Between the rugged mountains and long rivers, they felt safe from invaders and war.

They started to build wooden shelters and huts with thatched roofs for protection. Embarking on more peaceful lives with abundant resources, the people here began to flourish.

As the population grew, housing became more of a problem for the Hakka people. The group wanted to provide shelter for everyone, but they also wanted to build a community that would inspire.

The Hakka people began to construct the tulou. It isn’t clear where this building style first came from, but over the years, they perfected it.

Many members of the group continued to be nomadic. As they moved from place to place, they built tulou for protection. This is why these buildings can be found in different regions along the Fujian coast.

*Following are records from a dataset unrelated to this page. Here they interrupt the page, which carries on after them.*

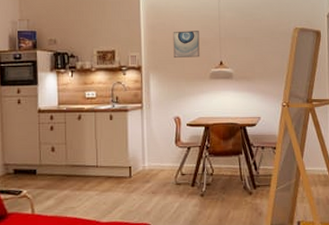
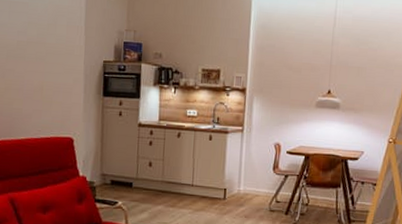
wall art: present [173,31,200,59] -> none [280,54,310,84]

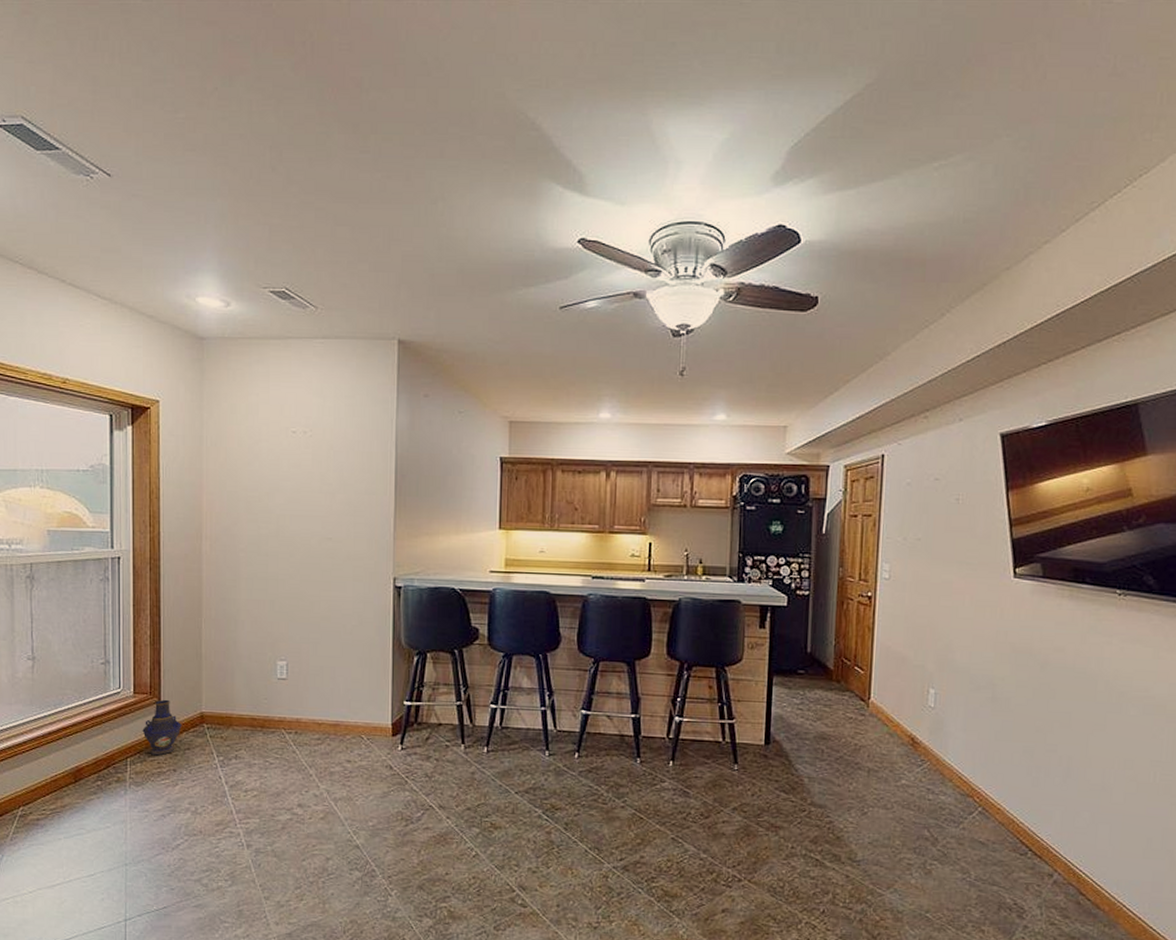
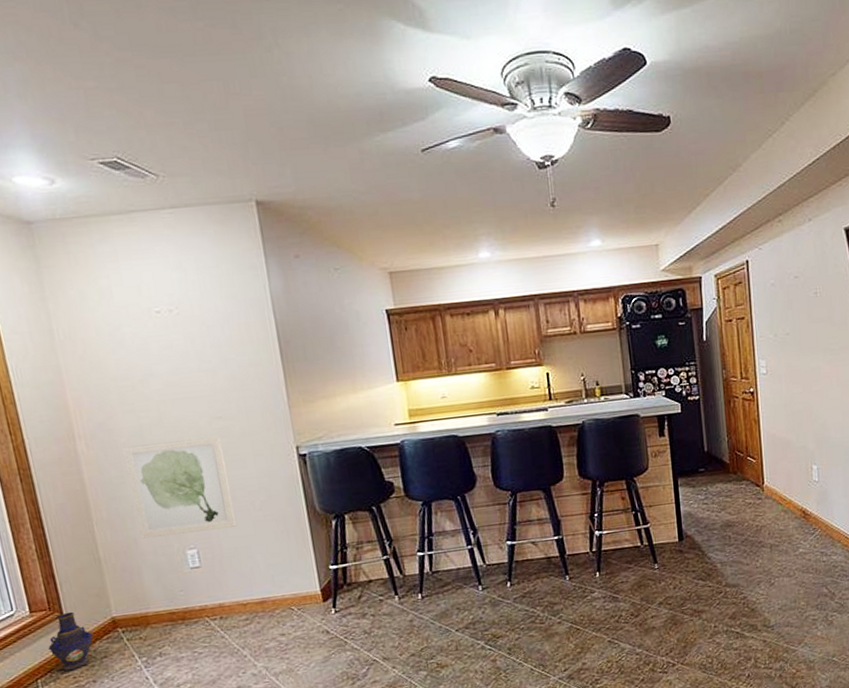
wall art: none [239,553,327,646] -> present [122,436,237,539]

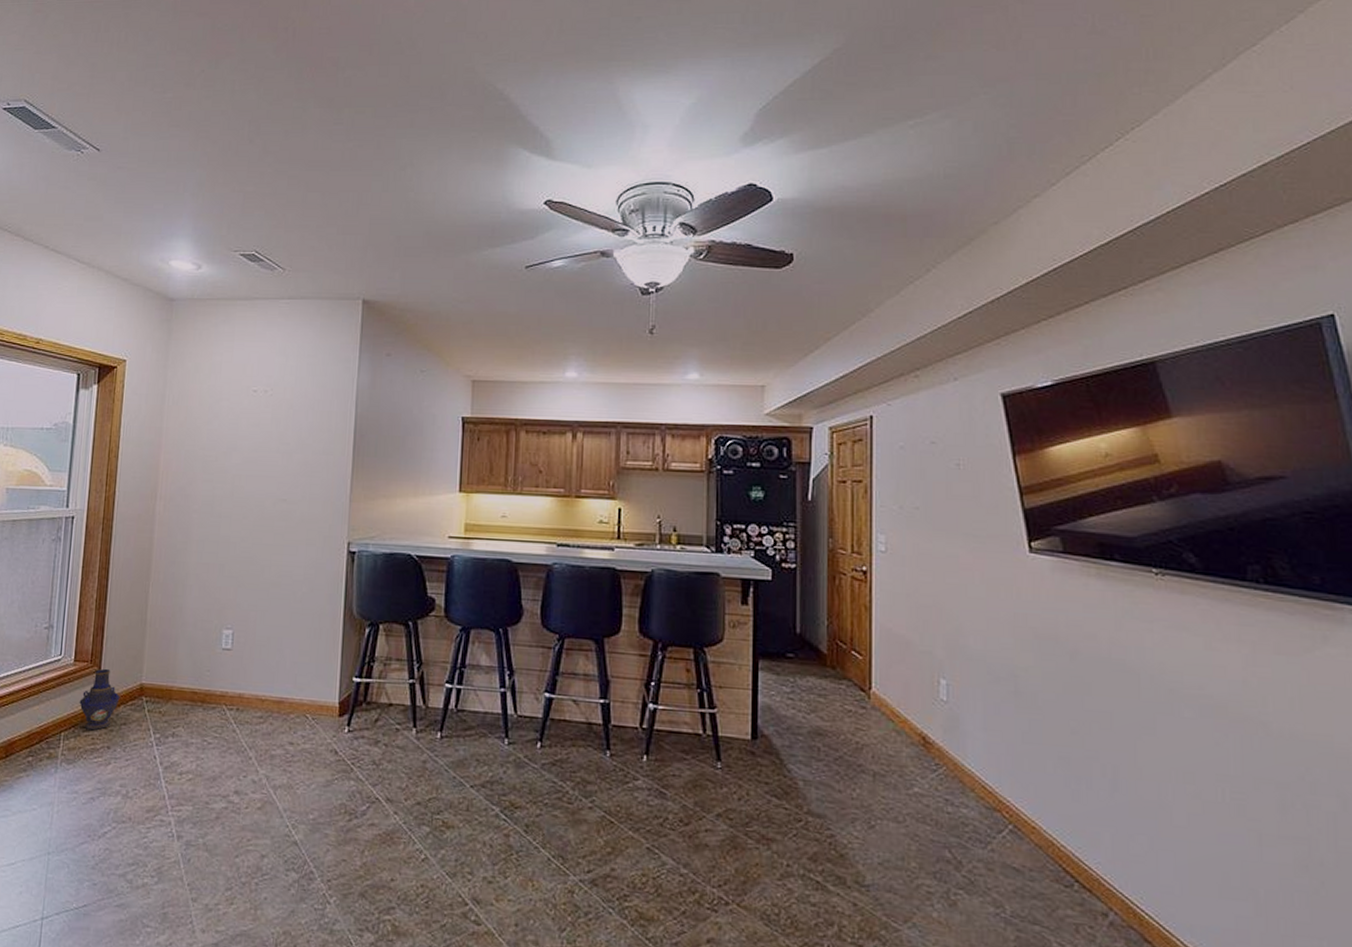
wall art: present [122,436,237,539] -> none [187,514,280,614]

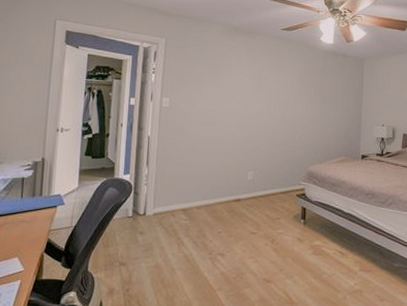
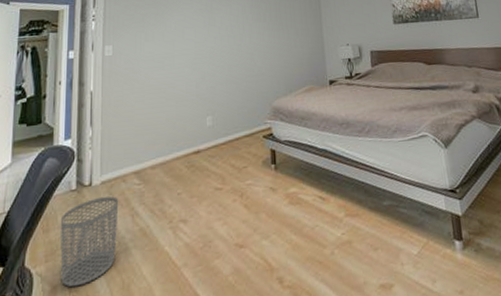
waste bin: none [117,226,168,293] -> present [60,196,119,287]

The rammed-earth technique used for building the structures is difficult to pin down by date.

However, it’s believed that the technique was developed during the Shang Dynasty from 1766-1122 B.C.

Having their building technique perfected, and honing skills in the plastic arts, the Hakka community gained great wealth.

They thrived, and continue to do so today, especially with the growing interest from tourists.

Fujian Tulou

Culture Of The Fujian Tulou

Their culture is steeped in a will to survive and community. Now, visitors can come explore the tulou and see how this group of people live.

If you’re visiting the Hakka huts, make sure to visit:

-Zhengcheng lou: This structure is located in Hongkeng Village. It was built in 1912 and is on the World UNESCO Heritage list. The tulou has 184 rooms and an outer wall that is four stories high. The building is considered unique because it has Greek-style columns and a wrought iron railing.

-Jiqinglou: It is the oldest tulou and the largest in the Chuxi tulou group. This building was constructed in 1419 during the Ming dynasty. It’s outer ring alone has 72 staircases.

-Chengqi lou: It’s nicknamed, ‘the king of the tulou,’ and can be found in Yongding county. It can be found on the World UNESCO Heritage list and was built back in 1709. The outer ring is 62.6 meters in diameter, it has 288 rooms, and is four stories tall. Visitors love to tour this one because the ground floor showcases communal living spaces like kitchens, grain storage, a library, bedrooms, and living rooms.

-Yuchang lou: This is a five storey tulou that can be found in Nanjing county. It was build during the Yuan Dynasty in 1308. It is considered one of the tallest and oldest tulou in the country. The levels of this building zigzag around, giving it a distinct look compared to the others in the area. Inside, there are 25 kitchens, private water wells, and 270 rooms in total.

-Tianluokeng Tulou Cluster: This cluster is made up of five tulous and a square Buyunlou in the center. Each building has different dimensions and all are worth a look. If you can climb the nearby mountains, the view of this cluster makes a fantastic photo.

Fujian Tulou

Tips For Visiting The Fujian Tulou

-Consider hiring a local guide because there is hardly any English spoken in this area.

-Bring clothes and shoes that are good for the outdoors. You’ll be doing a lot of walking and climbing so make sure that your shoes are especially sturdy.

-Be respectful while touring the tulou. There are families who are living and working there every day.

-Be prepared to pay an entrance fee for some of the tulous. It’s not exactly clear which ones you must pay for, but there will usually be someone standing outside the main entrance to collect the money.

-If you’re an adventurous traveler, consider showing up and booking accommodation once you arrive. If you don’t speak Chinese, it can be difficult to make reservations over the phone.

-Consider taking a guided tour of the Hakka Huts as things will go more smoothly.